Copy only those lines which run from the line containing "margin-top: 24px ->" to the end of the entries below, both inclusive, exactly as written and with no pictures.

----------------------------------------

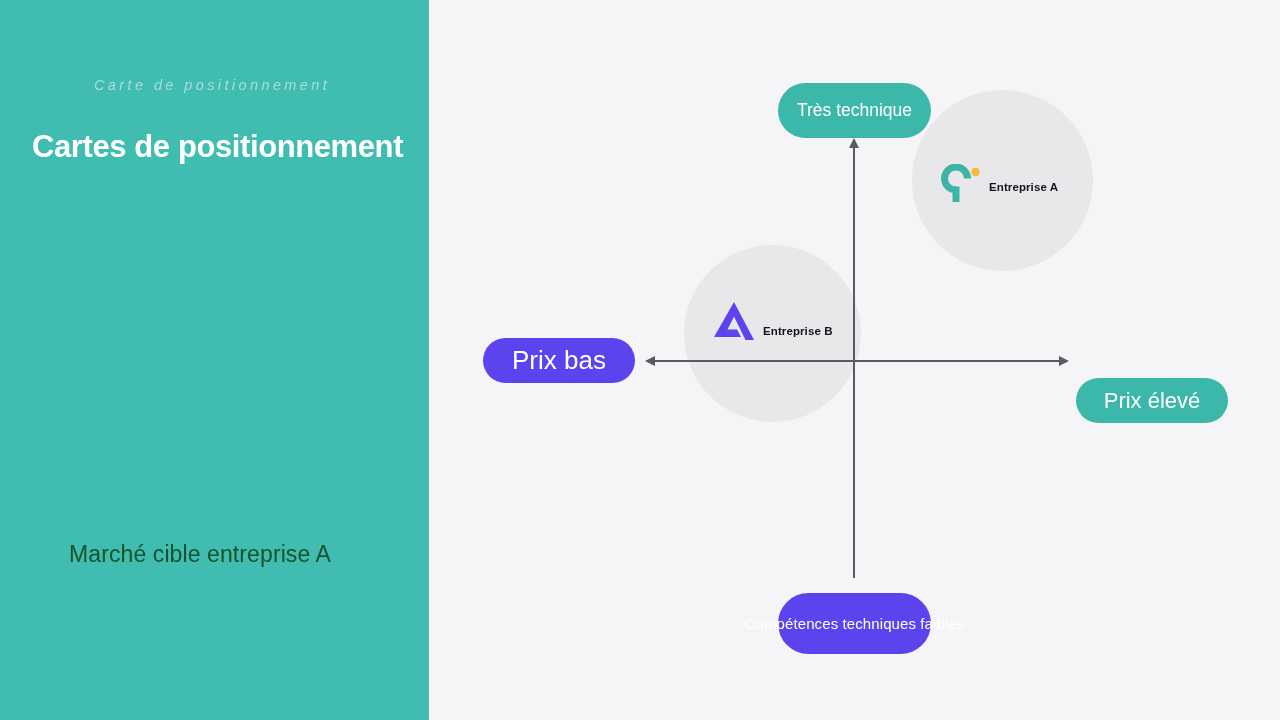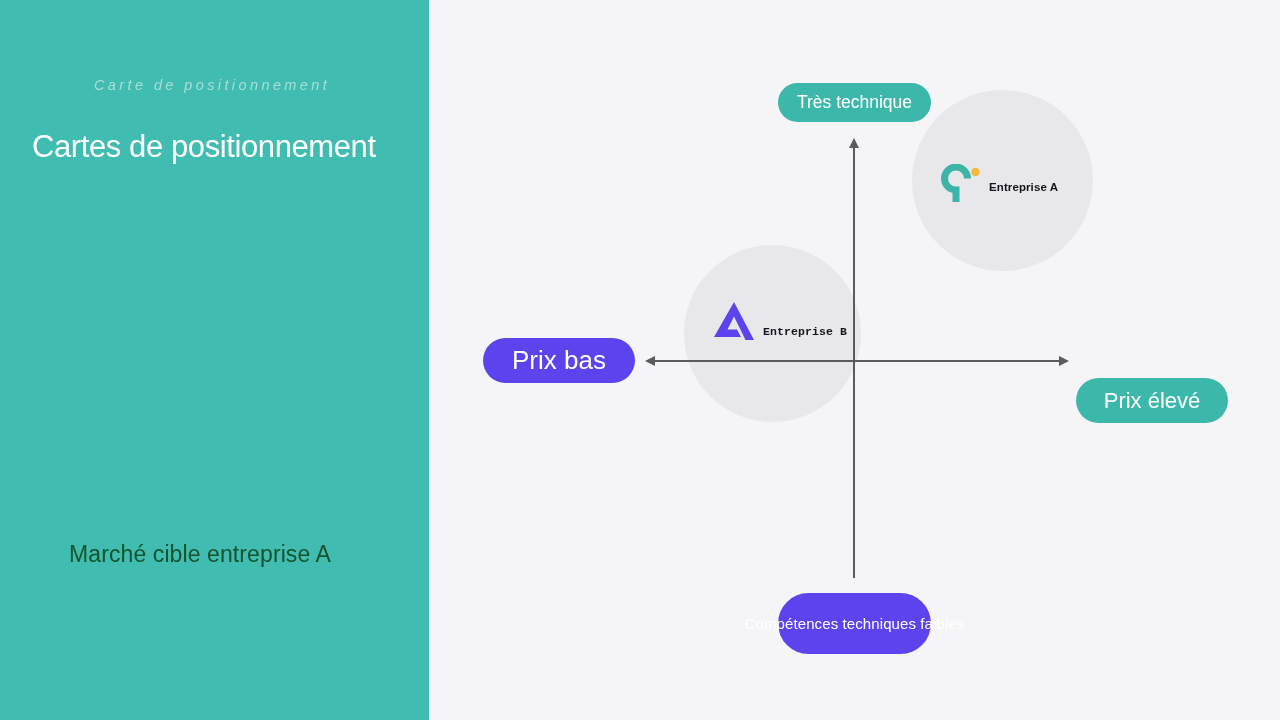"Très technique" #pill-top { height: 39px -> 55px }
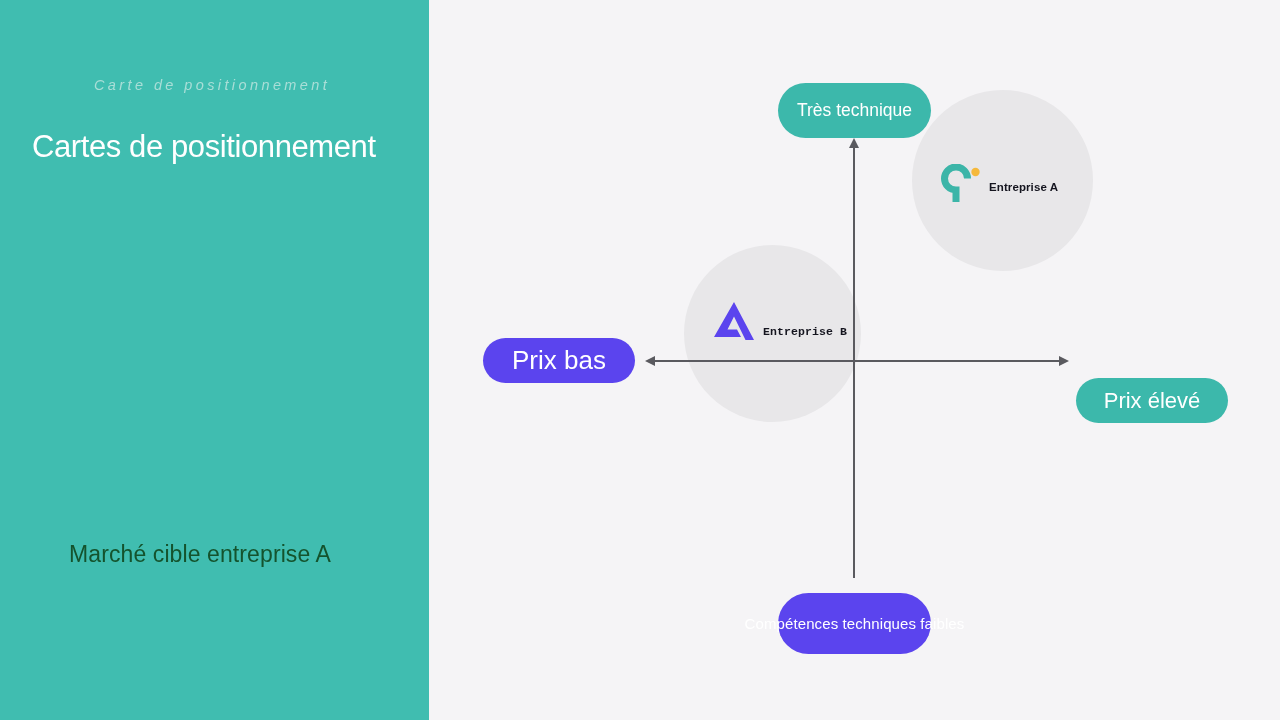"Cartes de positionnement" #slide-title { font-weight: 400 -> 700 }
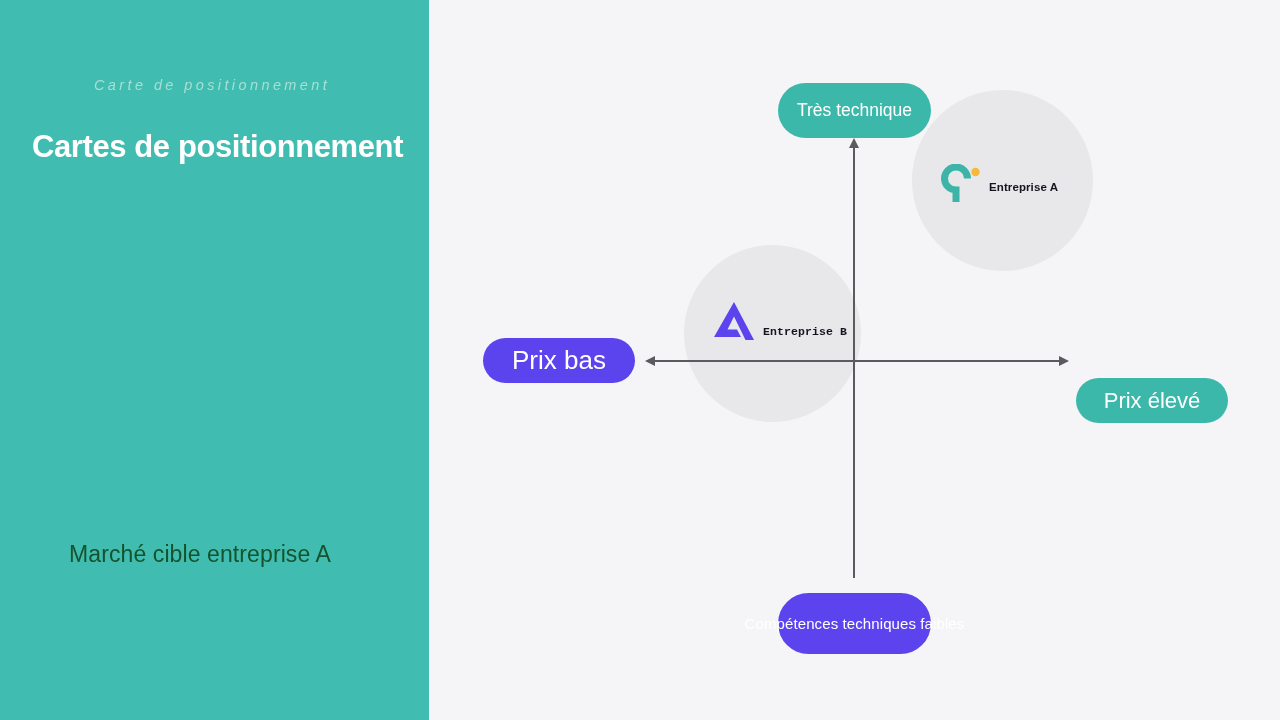"Entreprise B" #company-b { font-family: Liberation Mono, monospace -> none }
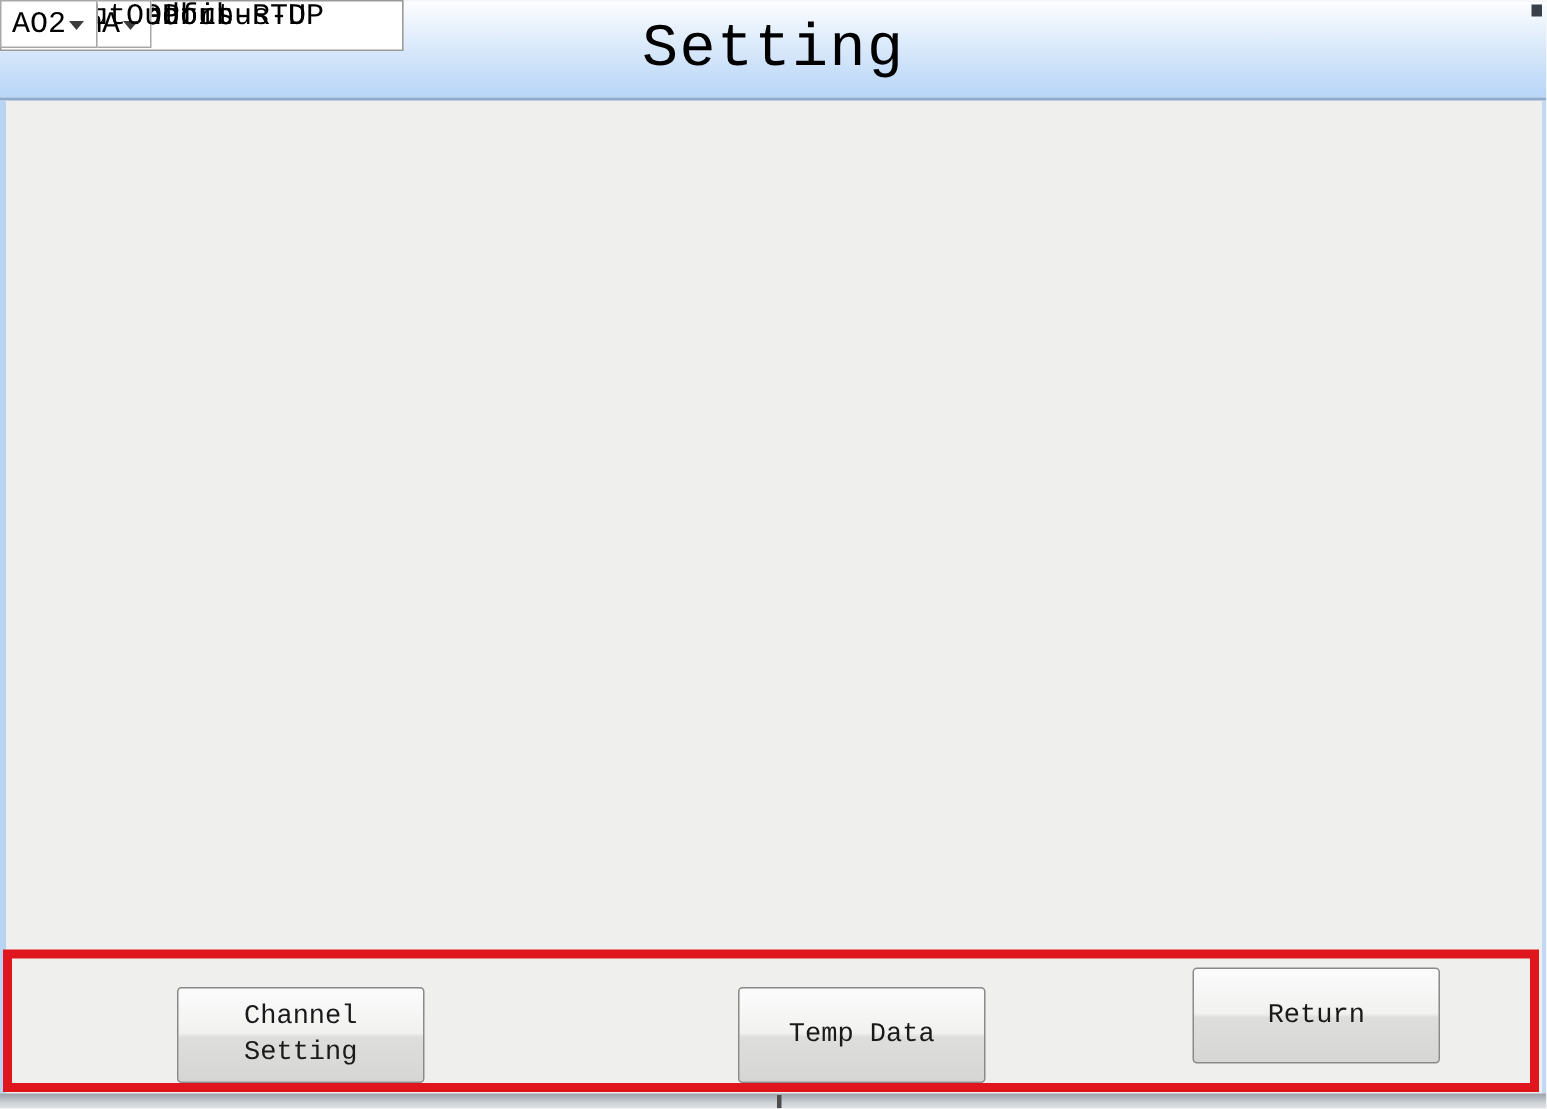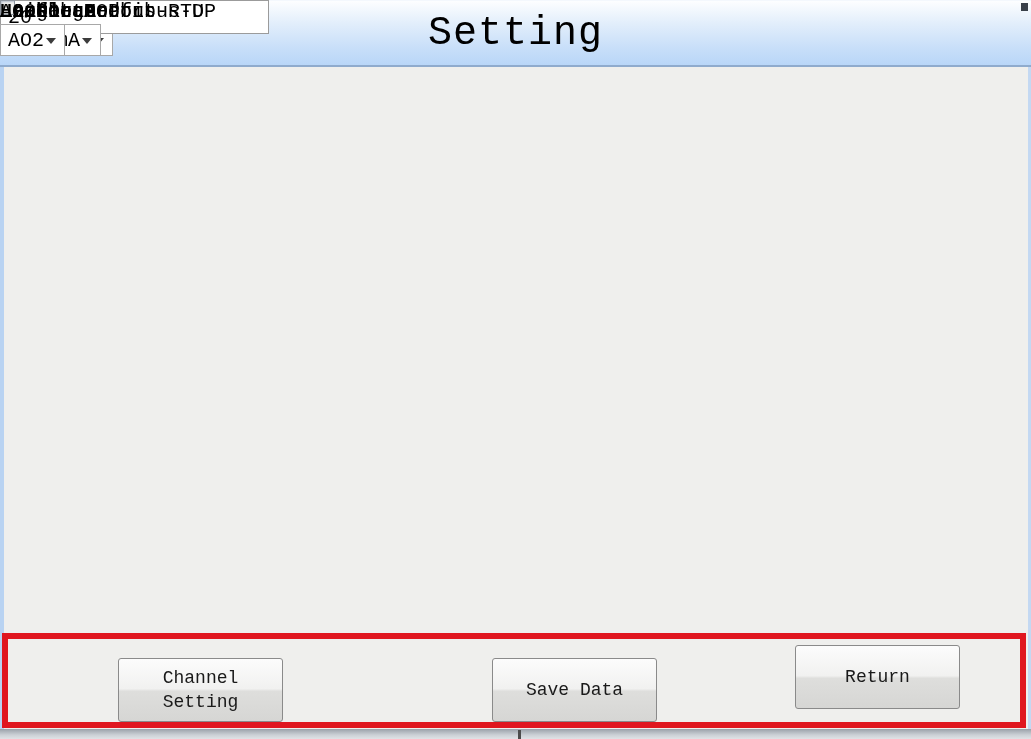"AO2" .dd { margin-top: 24px -> none }
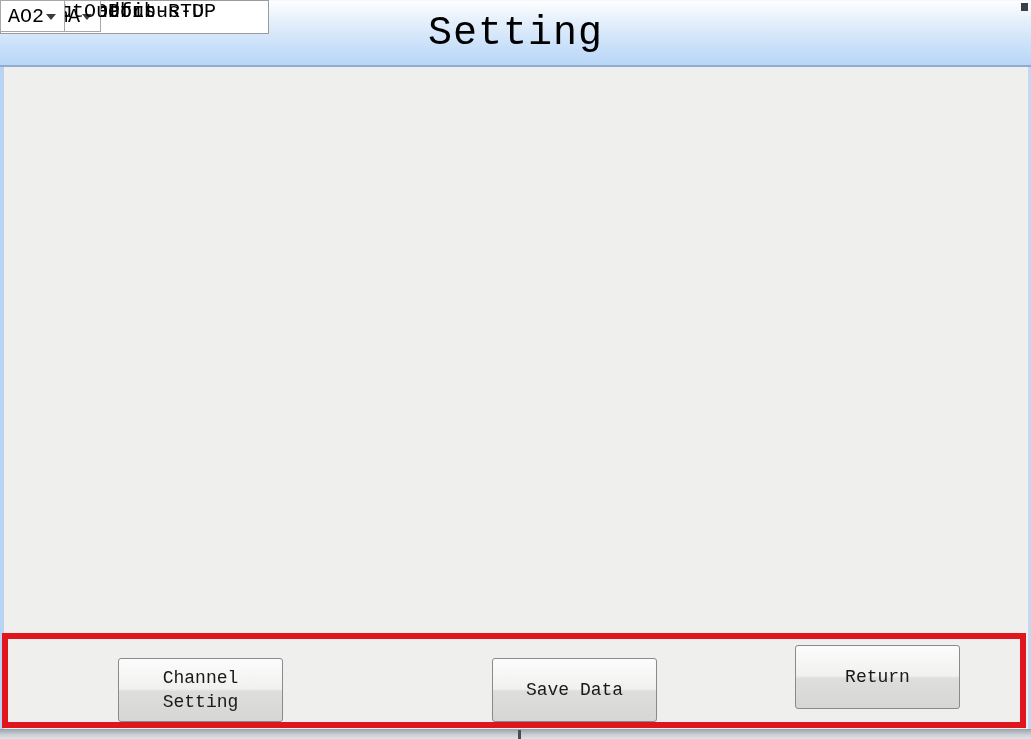"Save Data" button.btn { text: Save -> Temp }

----------------------------------------

**EXPECTED ANSWER:**
"AO2" .dd { margin-top: 24px -> none }
"Save Data" button.btn { text: Save -> Temp }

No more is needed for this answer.